A man may, in reality, have four wives, but only the first one is recognized by the state. This meant – until the implementation of recent legislature – that in the event of his death or divorce of one or more of those wives, his property was only divided among those relations officially recognized by the state. The death of a husband could therefore leave his wives entirely dependent on his initial spouse and her children. Divorce of a wife married under religious rather than state sanction was even easier, given that the marriage never officially existed in the first place.

Neels concluded that a revision of the marriage laws is needed to protect “the weaker socioeconomic party” within the context of polygamous marriage. Although minor revisions have been made in recent years, the marriage laws still only recognize monogamy in Hindu and Muslim contexts, and Dr.

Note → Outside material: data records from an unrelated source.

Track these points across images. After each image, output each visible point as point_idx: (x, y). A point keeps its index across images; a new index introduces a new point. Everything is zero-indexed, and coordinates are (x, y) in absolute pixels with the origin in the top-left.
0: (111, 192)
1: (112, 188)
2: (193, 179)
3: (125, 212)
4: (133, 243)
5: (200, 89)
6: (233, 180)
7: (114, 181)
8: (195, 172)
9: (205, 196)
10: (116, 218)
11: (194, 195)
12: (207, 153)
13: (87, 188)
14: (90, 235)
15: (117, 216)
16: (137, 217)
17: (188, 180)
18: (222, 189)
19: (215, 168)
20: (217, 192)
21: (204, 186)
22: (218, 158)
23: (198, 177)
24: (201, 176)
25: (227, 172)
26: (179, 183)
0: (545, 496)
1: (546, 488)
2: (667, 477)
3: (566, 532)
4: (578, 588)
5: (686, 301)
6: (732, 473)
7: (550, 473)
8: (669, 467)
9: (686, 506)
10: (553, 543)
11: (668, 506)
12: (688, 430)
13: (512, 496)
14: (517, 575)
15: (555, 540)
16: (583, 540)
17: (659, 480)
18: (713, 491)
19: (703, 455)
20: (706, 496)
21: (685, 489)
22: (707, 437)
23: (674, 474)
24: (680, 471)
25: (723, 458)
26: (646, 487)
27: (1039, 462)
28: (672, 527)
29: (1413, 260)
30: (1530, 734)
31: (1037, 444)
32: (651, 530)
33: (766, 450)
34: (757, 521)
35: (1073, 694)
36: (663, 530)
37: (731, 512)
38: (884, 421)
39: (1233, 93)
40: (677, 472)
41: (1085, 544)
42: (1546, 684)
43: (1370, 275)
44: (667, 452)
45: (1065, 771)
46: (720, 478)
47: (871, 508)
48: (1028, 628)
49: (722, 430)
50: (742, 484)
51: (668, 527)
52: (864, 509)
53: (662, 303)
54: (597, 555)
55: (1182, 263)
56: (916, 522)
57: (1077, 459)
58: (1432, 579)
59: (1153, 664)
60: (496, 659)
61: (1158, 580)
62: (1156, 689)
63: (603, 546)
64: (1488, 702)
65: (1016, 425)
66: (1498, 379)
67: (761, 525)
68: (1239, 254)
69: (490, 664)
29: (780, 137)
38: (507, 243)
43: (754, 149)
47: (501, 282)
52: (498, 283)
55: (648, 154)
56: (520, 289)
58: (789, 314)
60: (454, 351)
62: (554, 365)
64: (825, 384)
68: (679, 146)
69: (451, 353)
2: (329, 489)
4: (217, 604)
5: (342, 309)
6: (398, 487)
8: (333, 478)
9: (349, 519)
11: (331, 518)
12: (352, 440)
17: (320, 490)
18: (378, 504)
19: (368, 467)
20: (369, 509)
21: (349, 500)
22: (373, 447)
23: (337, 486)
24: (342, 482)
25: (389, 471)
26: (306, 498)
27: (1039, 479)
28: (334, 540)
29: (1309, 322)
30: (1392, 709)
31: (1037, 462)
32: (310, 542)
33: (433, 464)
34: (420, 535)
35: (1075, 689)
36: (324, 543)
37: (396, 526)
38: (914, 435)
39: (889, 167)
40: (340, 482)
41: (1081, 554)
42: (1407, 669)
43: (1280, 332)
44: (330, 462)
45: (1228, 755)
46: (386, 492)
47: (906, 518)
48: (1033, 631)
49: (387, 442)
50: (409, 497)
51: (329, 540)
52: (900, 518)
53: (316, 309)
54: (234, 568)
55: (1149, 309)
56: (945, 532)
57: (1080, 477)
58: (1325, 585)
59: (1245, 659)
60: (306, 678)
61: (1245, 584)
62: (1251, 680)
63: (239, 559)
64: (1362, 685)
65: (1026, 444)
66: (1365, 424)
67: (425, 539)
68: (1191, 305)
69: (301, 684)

Neels believes full recognition rather than qualification of polygamy is necessary to provide this protection. Only with the full application of secular law can the courts successfully arbitrate domestic and family issues within polygamous communities.

The ability of the law to adapt to religious and cultural rights is restricted by the necessity of retaining the foundational principles of freedom and equality. The law of a country must therefore be considered a balance between the rights of the individual to retain their socio-religious practices and the right of the courts to enforce constitutional practices. 

Ironically, the act necessary to enforce human rights within these communities destroys it in others. The South African courts argue that polygamy is a direct violation of the constitutionally-given right to “equality between genders,” and therefore cannot be made lawful. Of course, it is another constitutional right, that of “freedom of religion,” which justifies the polygamy debate in the first place, and must be dutifully recognized. The question of contradiction between these two constitutionally guaranteed rights is something even Dr. Neels could not fully resolve.

“Don’t sacrifice constitutional rights on the altar of multiculturalism,” Neels warned. However, it would appear that the realities of life in countries such as South Africa dispute that idiom.